A bus, traveling from Washington, D.C. to New Orleans, Louisiana, was attacked by a white mob of Confederate flag-waving thugs and louts. The terrorist ran the bus off the road, beat the passengers with pipes and bats, and burned the bus. The riders were from an organized group of young black and white people fighting for the equal rights of all people of all colors. That was in May of 1961. That summer, Freedom Riders set out to blanket the South with a message of peace, unity, and fairness but were met with violence and death. Lynchings and other racially motivated crimes spread throughout the south. America was not great then, she was wounded. The country was a few years away from weeping in sorrow the assassination of John F. Kennedy and seven years short of wailing and grieving the murder of the Reverend Martin Luther King Jr.
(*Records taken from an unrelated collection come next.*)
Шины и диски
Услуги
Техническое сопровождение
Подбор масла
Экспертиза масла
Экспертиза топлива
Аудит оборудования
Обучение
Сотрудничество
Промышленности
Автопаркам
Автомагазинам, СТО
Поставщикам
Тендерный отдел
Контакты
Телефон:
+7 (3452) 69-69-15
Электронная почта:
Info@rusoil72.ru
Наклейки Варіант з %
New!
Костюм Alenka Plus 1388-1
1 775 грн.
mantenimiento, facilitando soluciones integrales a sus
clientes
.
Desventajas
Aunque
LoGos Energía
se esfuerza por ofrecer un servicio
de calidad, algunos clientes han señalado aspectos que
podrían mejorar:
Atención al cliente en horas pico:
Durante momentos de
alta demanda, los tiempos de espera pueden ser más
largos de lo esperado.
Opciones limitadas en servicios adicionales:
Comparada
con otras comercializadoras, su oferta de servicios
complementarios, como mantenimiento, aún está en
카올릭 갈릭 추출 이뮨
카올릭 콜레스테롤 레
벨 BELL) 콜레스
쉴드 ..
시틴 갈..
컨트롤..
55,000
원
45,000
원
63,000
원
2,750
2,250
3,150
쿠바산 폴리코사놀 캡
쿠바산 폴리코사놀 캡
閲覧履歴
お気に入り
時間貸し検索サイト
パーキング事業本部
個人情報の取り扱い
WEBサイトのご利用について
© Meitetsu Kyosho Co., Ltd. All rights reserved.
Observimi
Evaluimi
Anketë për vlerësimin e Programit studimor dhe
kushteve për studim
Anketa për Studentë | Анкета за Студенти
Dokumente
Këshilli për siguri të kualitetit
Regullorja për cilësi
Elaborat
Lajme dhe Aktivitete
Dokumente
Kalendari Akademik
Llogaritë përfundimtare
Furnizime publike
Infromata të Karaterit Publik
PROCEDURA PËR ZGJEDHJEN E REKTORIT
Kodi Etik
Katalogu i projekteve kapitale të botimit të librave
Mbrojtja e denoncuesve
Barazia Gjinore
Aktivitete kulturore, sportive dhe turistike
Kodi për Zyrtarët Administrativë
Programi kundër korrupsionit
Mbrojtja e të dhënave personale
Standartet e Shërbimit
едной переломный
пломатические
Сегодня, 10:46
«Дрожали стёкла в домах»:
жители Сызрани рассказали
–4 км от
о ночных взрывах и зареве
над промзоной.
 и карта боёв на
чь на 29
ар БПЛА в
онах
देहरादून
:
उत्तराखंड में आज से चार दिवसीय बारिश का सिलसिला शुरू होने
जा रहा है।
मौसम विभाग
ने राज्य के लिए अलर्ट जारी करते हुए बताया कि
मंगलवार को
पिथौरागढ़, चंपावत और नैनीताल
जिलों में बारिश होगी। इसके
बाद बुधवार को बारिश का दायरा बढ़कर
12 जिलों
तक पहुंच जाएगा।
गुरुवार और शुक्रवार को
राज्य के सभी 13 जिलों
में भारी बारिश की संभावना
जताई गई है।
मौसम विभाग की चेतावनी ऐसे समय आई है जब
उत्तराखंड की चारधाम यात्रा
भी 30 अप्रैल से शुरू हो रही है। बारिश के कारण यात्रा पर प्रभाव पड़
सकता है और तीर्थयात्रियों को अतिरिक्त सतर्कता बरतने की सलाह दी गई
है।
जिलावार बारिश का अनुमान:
We have tried to make America great, with bandages, salve, and prayer. These have been temporary fixes and we have limped along “bloody, but unbowed”—William Ernest Henley. My personal history of race in America began before the passage of the Civil Rights and Voter Rights Acts of 1964 and ‘65. Seeing my great-grandmother cry when as a child, I was denied the right to try on clothing that would touch my skin in department stores; scream when she found out Dr. King had been shot; rejoiced when my hometown of Washington, D.C was granted political self-determination. I cried when I placed a wreath on her grave the day before Barack Obama was sworn in as the first black President of the United States.
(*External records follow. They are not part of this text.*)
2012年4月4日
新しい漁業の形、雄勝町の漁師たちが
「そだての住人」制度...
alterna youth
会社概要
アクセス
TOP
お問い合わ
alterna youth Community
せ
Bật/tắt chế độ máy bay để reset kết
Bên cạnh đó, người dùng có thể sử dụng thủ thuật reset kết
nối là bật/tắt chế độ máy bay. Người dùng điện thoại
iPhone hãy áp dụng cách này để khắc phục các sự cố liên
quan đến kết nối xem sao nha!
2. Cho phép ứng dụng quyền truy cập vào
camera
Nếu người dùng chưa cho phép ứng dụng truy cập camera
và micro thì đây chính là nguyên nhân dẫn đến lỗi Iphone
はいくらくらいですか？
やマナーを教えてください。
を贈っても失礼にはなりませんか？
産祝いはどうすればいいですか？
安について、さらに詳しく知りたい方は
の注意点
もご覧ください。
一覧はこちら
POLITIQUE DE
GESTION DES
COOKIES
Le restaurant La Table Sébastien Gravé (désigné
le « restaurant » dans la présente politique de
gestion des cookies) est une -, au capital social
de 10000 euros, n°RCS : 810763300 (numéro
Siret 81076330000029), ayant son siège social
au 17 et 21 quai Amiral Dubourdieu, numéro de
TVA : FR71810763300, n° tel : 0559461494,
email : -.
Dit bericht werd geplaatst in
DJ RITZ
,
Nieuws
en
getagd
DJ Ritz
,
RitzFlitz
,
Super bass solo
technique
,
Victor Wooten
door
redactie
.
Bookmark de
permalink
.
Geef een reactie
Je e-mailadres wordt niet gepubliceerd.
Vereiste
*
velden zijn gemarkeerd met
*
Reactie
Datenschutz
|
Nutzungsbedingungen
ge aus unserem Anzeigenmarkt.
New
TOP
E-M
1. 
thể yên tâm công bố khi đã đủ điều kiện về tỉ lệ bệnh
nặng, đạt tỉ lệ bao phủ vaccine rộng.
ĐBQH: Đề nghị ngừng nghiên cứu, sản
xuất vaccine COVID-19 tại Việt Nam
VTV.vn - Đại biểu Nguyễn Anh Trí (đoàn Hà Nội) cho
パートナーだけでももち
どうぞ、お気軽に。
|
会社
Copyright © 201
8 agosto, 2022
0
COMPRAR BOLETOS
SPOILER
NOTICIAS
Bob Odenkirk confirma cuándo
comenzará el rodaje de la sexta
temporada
America fooled itself into believing that the hoods in America were burned, no, no, they were just put into mothballs for what some saw as a better day. In Charlottesville, Virginia they carried Tiki torches, over the weekend they carried a new symbol of hate to repeat an old strategy. A caravan of gun-wielding Trump flag flying cowards endangered innocent people who were exercising their rights as American citizens to advocate for their candidates—Joe Biden, and Kamala Harris. The cowards surrounded a Biden campaign bus, sideswiped one of the advance vehicles, and caused the cancellation, for the safety of the staff, an upcoming event in Texas.
A real man, not a fearful coward, would have condemned such actions but Mr. Trump praised the group, “I LOVE TEXAS” Trump tweeted in response to the video of the trucks and cars surrounding Biden’s bus. A real man, not a fearful coward, would not be erecting scale-proofed fencing to enclose himself in the White House on the night of the election. A real man, not a fearful coward, would not call thugs “patriots” or good people as he did for the terrorist in Texas or Charlottesville, Virginia that led to the eventual death of Heather Heyer.
America has a chance on November 3rd to reclaim its greatness and continue on its long-travel to redemption. Revere warned us, Washington fought for us, Lincoln united us, King Jr. made us conscious, Kennedy stunned us, and Obama made us Dream. It is time to stop the nightmare…
Vote November 3rd for Change—and your lives.